Zombies are in.
From AMC’s smash hit television series The Walking Dead, to the movie Zombieland (and the upcoming film version of Max Brooks’ World War Z), flesheaters are everywhere. In fact, they’re so much everywhere that I have started worrying that zombies were reaching that too-much-of-a-good-thing spot that vampires reached right around the second Twilight book.
So, it was with some curiosity and a fair bit of skepticism that I read Colson Whitehead’s most recent book, Zone One. The story follows three days in the life of Mark Spitz (no, not that Mark Spitz), a survivor of a zombie apocalypse, who is working to help the government re-establish an outpost of civilization in lower Manhattan.
Spitz is employed as a “sweeper”, part of a team whose job it is to clean out straggler zombies from buildings in the Zone. Over the course of the novel, Spitz reflects on how he came to be there, his relationships with his teammates, the fall of modern civilization, and its prospects for rebirth.
There are two types of zombies in Whitehead’s world: the vast majority are the mindless, ravenous hordes that we all know and love and the other are a rare type of “malfunctioning” undead. These poor creatures spend endless days repeating a single task from the fallen world: standing at a copy machine, pushing a broom around a room, holding a skillet in a long-unused kitchen. They don’t attack people and never even seem to notice them. It is these stragglers that Spitz is most interested in and curious about.
Whitehead is no hack “genre” writer either – his literary novels over the past decade have been critically well received and have even been finalists for prestigious awards, including the Pulitzer Prize. And, boy, can the man put a sentence together. (Of the sort that makes me despair as a writer, knowing that I’ll probably never write sentences that good.) Using power metaphors and allusions, Whitehead transforms the day-to-day drudgery of Spitz’s Zone One existence into something beyond a horror story. It is, in a way, horror literature.
In Zone One, Whitehead turns the view of the post-apocalyptic world back onto the trappings of our world and civilization – the technologies we take for granted, our attachment to material goods, and our societal preoccupations – and plays on our own desire to “chuck it all away and start over”. The scenes with the malfunctioning zombies, stuck in the pointless, repetitive lives are particularly well done.
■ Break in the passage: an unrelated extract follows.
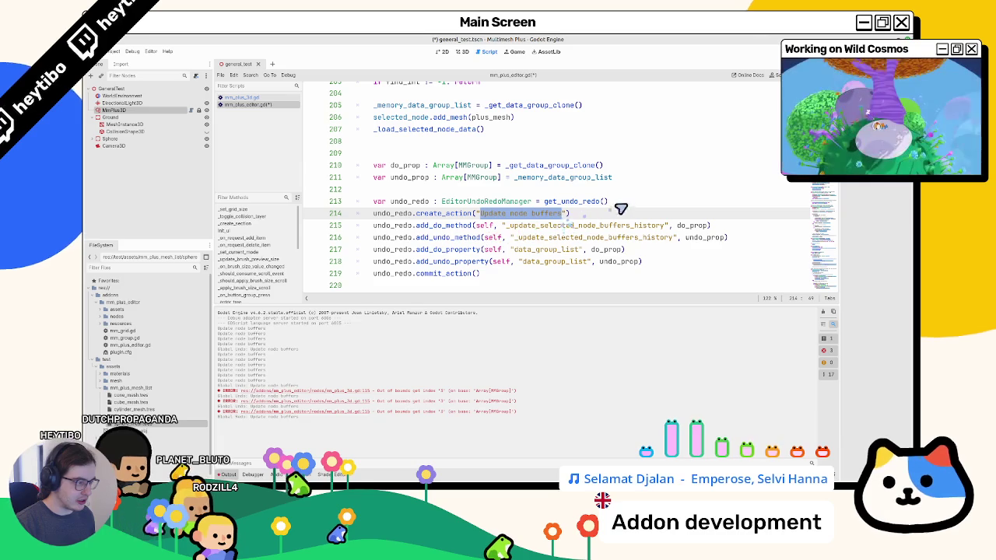
pyautogui.write('Add mesh')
And through it, Spitz becomes sort of a 21st century everyman who sheds the modern world, but doesn’t particularly mourn it.
The book is an engaging societal and human commentary, masterfully written against (and within) a now-familiar zombie apocalypse backdrop that manages something remarkable: a fresh take on a genre that I thought was getting stale.
Four stars out of five.
4 comments:
As much as they are everywhere, I still like the good ole zombie :)
I'm there! Thanks for the review, I'm going to read it.
so, that sounds quite intriguing and more intelligent that a lot of other zombie books.
I might give this one a shot. Sounds interesting.